Puoi preparare l’impasto in anticipo e conservarlo coperto in frigorifero per alcune ore. È meglio invece friggere lo gnocco poco prima di servirlo.
Come si riscalda lo gnocco fritto avanzato?
Puoi riscaldarlo in padella antiaderente per pochi minuti oppure in forno caldo per circa 3 minuti. Evita il microonde, perché tende a renderlo gommoso.
Conclusione
Lo gnocco fritto emiliano è una ricetta semplice, antica e irresistibile. Con pochi ingredienti si ottiene una preparazione dorata, fragrante e perfetta da condividere. Il suo successo nasce proprio dall’equilibrio tra semplicità e gusto: farina, acqua, sale e strutto diventano piccoli pezzi di pasta gonfi e croccanti, ideali da accompagnare con salumi e formaggi.

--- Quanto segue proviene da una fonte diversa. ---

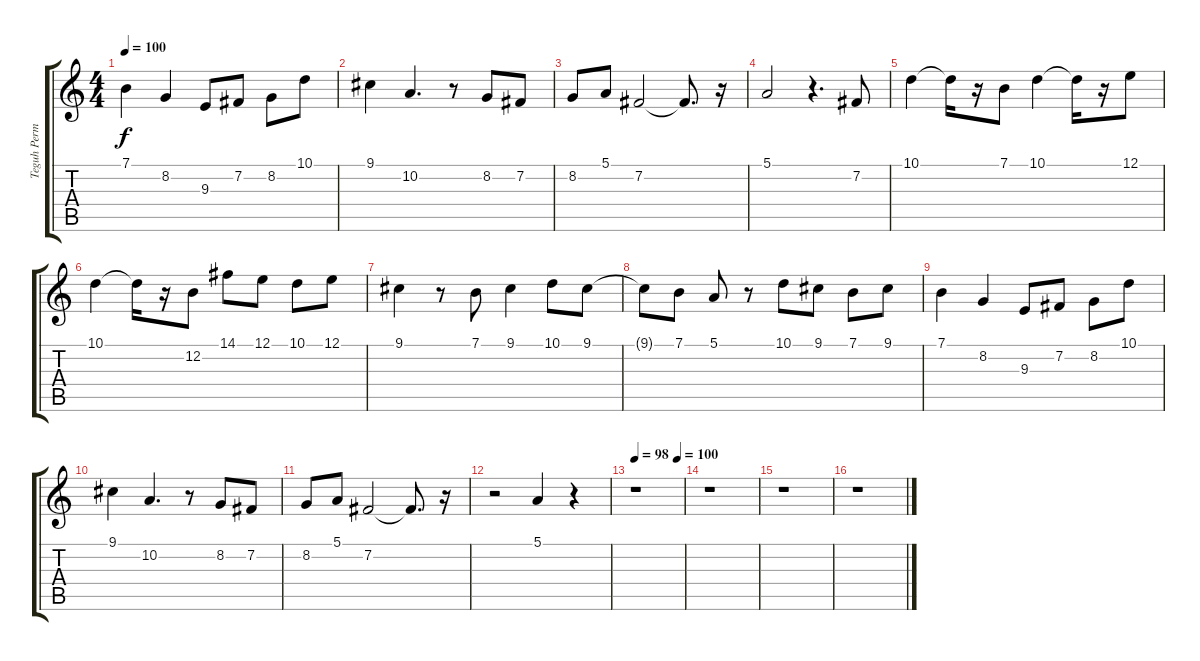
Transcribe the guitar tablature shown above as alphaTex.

\track ("Teguh Permana" "Teguh Perm") {instrument pad1newage}
\staff {score tabs}
\tuning (E4 B3 G3 D3 A2 E2) {hide}
\ts (4 4)
\tempo 100
\clef g2
\ks c
7.1.4{dy f} 8.2.4 9.3.8 7.2.8 8.2.8 10.1.8 |
9.1.4 10.2.4{d} r.8 8.2.8 7.2.8 |
8.2.8 5.1.8 7.2.2 7.2{t}.8{d} r.16 |
5.1.2 r.4{d} 7.2.8 |
10.1.4 10.1{t}.16 r.16 7.1.8 10.1.4 10.1{t}.16 r.16 12.1.8 |
10.1.4 10.1{t}.16 r.16 12.2.8 14.1.8 12.1.8 10.1.8 12.1.8 |
9.1.4 r.8 7.1.8 9.1.4 10.1.8 9.1.8 |
9.1{t}.8 7.1.8 5.1.8 r.8 10.1.8 9.1.8 7.1.8 9.1.8 |
7.1.4 8.2.4 9.3.8 7.2.8 8.2.8 10.1.8 |
9.1.4 10.2.4{d} r.8 8.2.8 7.2.8 |
8.2.8 5.1.8 7.2.2 7.2{t}.8{d} r.16 |
r.2 5.1.4 r.4 |
\tempo 98
\tempo (100 0.875)
r.1 |
r.1 |
r.1 |
r.1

Prepararlo in casa significa portare in tavola un pezzo autentico della tradizione emiliana. Che tu lo chiami lo gnocco fritto o il gnocco fritto, questa specialità resta uno dei piatti più rappresentativi della cucina regionale italiana. Servito caldo, con un tagliere ricco e un buon bicchiere di Lambrusco, è capace di trasformare ogni occasione in un momento speciale.
Se cerchi una ricetta tradizionale, facile e perfetta per stupire gli ospiti, lo gnocco fritto è una scelta ideale. Basta rispettare pochi passaggi, friggere alla giusta temperatura e servirlo subito: il risultato sarà profumato, dorato e davvero irresistibile.